◆ ACTIVITY ◆
Which lines of the listing below contain the string "chart"? Return each of those lines in full.

◆ PROVIDED DATA ◆
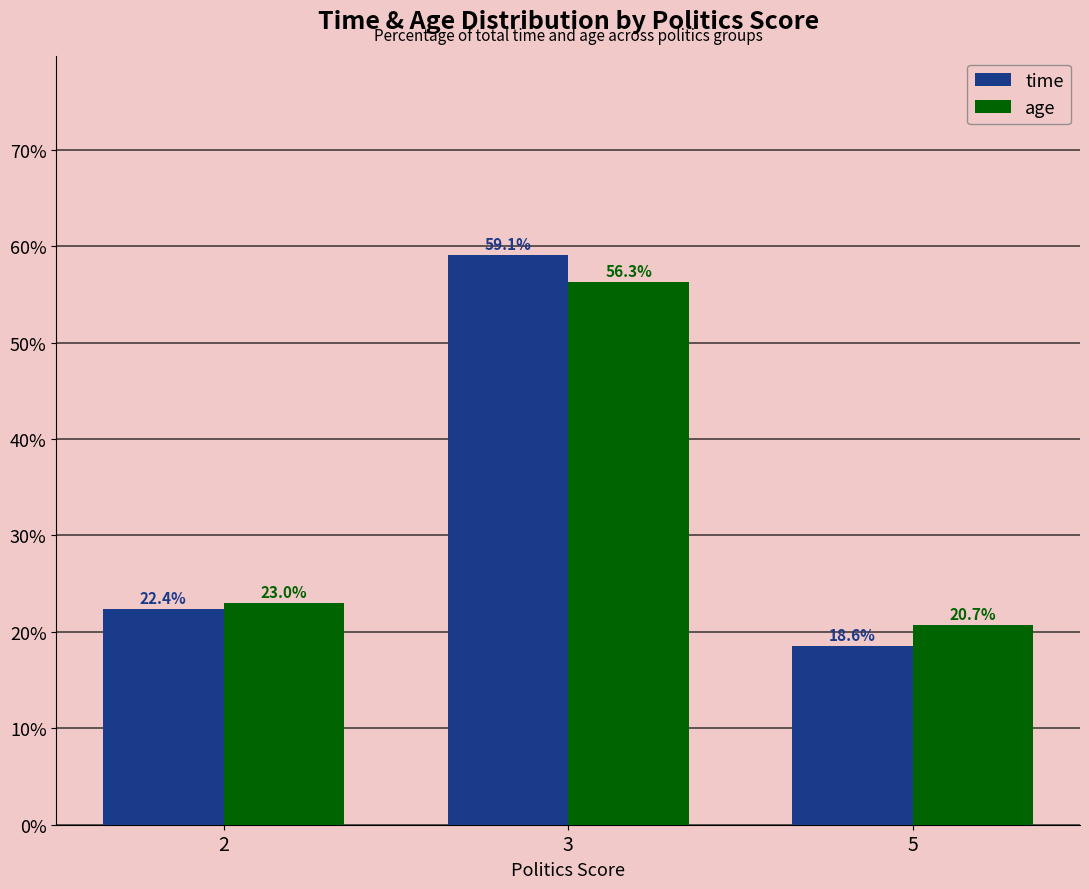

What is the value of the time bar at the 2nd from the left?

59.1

...

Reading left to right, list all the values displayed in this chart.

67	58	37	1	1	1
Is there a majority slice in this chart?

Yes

◆ ANSWER BOX ◆
Reading left to right, list all the values displayed in this chart.
Is there a majority slice in this chart?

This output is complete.